_Requirement_
Print word for word whatever lies between the first line of the material and the line holding "του αυξημένου λειτουργικού", both included, and omit all pictures.

_Records for this exercise_
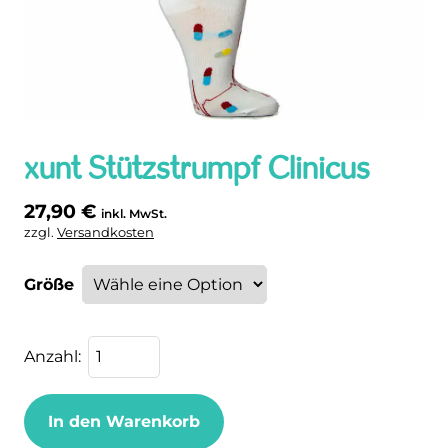
xunt Stützstrumpf Clinicus
27,90
€
inkl. MwSt.
zzgl.
Versandkosten
Größe
In den Warenkorb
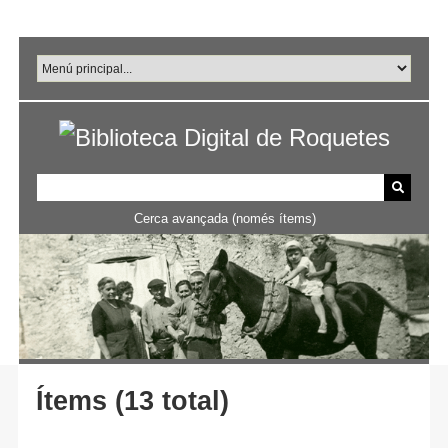
Salta
al
contingut
principal
Cerca avançada (només ítems)
Ítems (13 total)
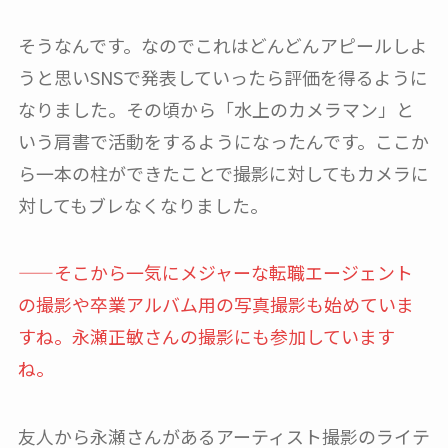
そうなんです。なのでこれはどんどんアピールしよ
うと思いSNSで発表していったら評価を得るように
なりました。その頃から「水上のカメラマン」と
いう肩書で活動をするようになったんです。ここか
ら一本の柱ができたことで撮影に対してもカメラに
対してもブレなくなりました。
——そこから一気にメジャーな転職エージェント
の撮影や卒業アルバム用の写真撮影も始めていま
すね。永瀬正敏さんの撮影にも参加しています
ね。
友人から永瀬さんがあるアーティスト撮影のライテ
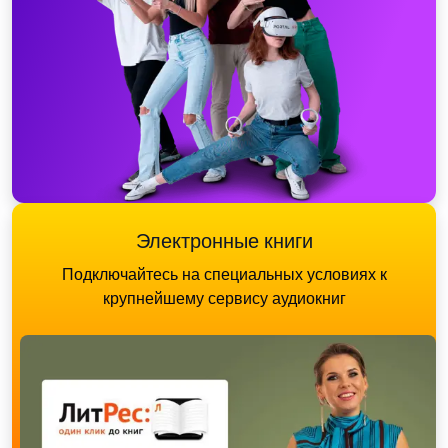
Электронные книги
Подключайтесь на специальных условиях к
крупнейшему сервису аудиокниг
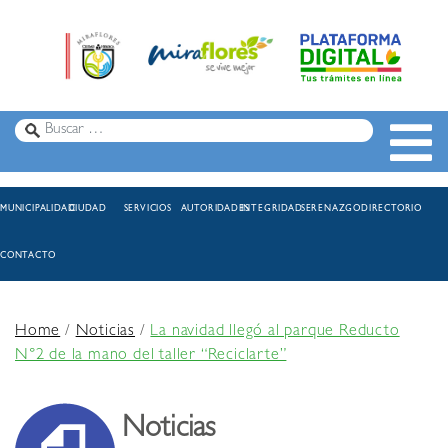
MUNICIPALIDAD
CIUDAD
SERVICIOS
AUTORIDADES
INTEGRIDAD
SERENAZGO
DIRECTORIO
CONTACTO
Home
/
Noticias
/
La navidad llegó al parque Reducto
N°2 de la mano del taller “Reciclarte”
Noticias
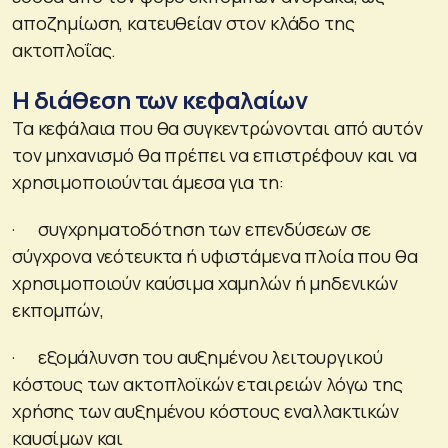
αποζημίωση, κατευθείαν στον κλάδο της
ακτοπλοΐας.
Η διάθεση των κεφαλαίων
Τα κεφάλαια που θα συγκεντρώνονται από αυτόν
τον μηχανισμό θα πρέπει να επιστρέφουν και να
χρησιμοποιούνται άμεσα για τη:
· συγχρηματοδότηση των επενδύσεων σε
σύγχρονα νεότευκτα ή υφιστάμενα πλοία που θα
χρησιμοποιούν καύσιμα χαμηλών ή μηδενικών
εκπομπών,
· εξομάλυνση του αυξημένου λειτουργικού
κόστους των ακτοπλοϊκών εταιρειών λόγω της
χρήσης των αυξημένου κόστους εναλλακτικών
καυσίμων και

_Solution below_
xunt Stützstrumpf Clinicus
27,90
€
inkl. MwSt.
zzgl.
Versandkosten
Größe
In den Warenkorb
Salta
al
contingut
principal
Cerca avançada (només ítems)
Ítems (13 total)
そうなんです。なのでこれはどんどんアピールしよ
うと思いSNSで発表していったら評価を得るように
なりました。その頃から「水上のカメラマン」と
いう肩書で活動をするようになったんです。ここか
ら一本の柱ができたことで撮影に対してもカメラに
対してもブレなくなりました。
——そこから一気にメジャーな転職エージェント
の撮影や卒業アルバム用の写真撮影も始めていま
すね。永瀬正敏さんの撮影にも参加しています
ね。
友人から永瀬さんがあるアーティスト撮影のライテ
Электронные книги
Подключайтесь на специальных условиях к
крупнейшему сервису аудиокниг
MUNICIPALIDAD
CIUDAD
SERVICIOS
AUTORIDADES
INTEGRIDAD
SERENAZGO
DIRECTORIO
CONTACTO
Home
/
Noticias
/
La navidad llegó al parque Reducto
N°2 de la mano del taller “Reciclarte”
Noticias
αποζημίωση, κατευθείαν στον κλάδο της
ακτοπλοΐας.
Η διάθεση των κεφαλαίων
Τα κεφάλαια που θα συγκεντρώνονται από αυτόν
τον μηχανισμό θα πρέπει να επιστρέφουν και να
χρησιμοποιούνται άμεσα για τη:
· συγχρηματοδότηση των επενδύσεων σε
σύγχρονα νεότευκτα ή υφιστάμενα πλοία που θα
χρησιμοποιούν καύσιμα χαμηλών ή μηδενικών
εκπομπών,
· εξομάλυνση του αυξημένου λειτουργικού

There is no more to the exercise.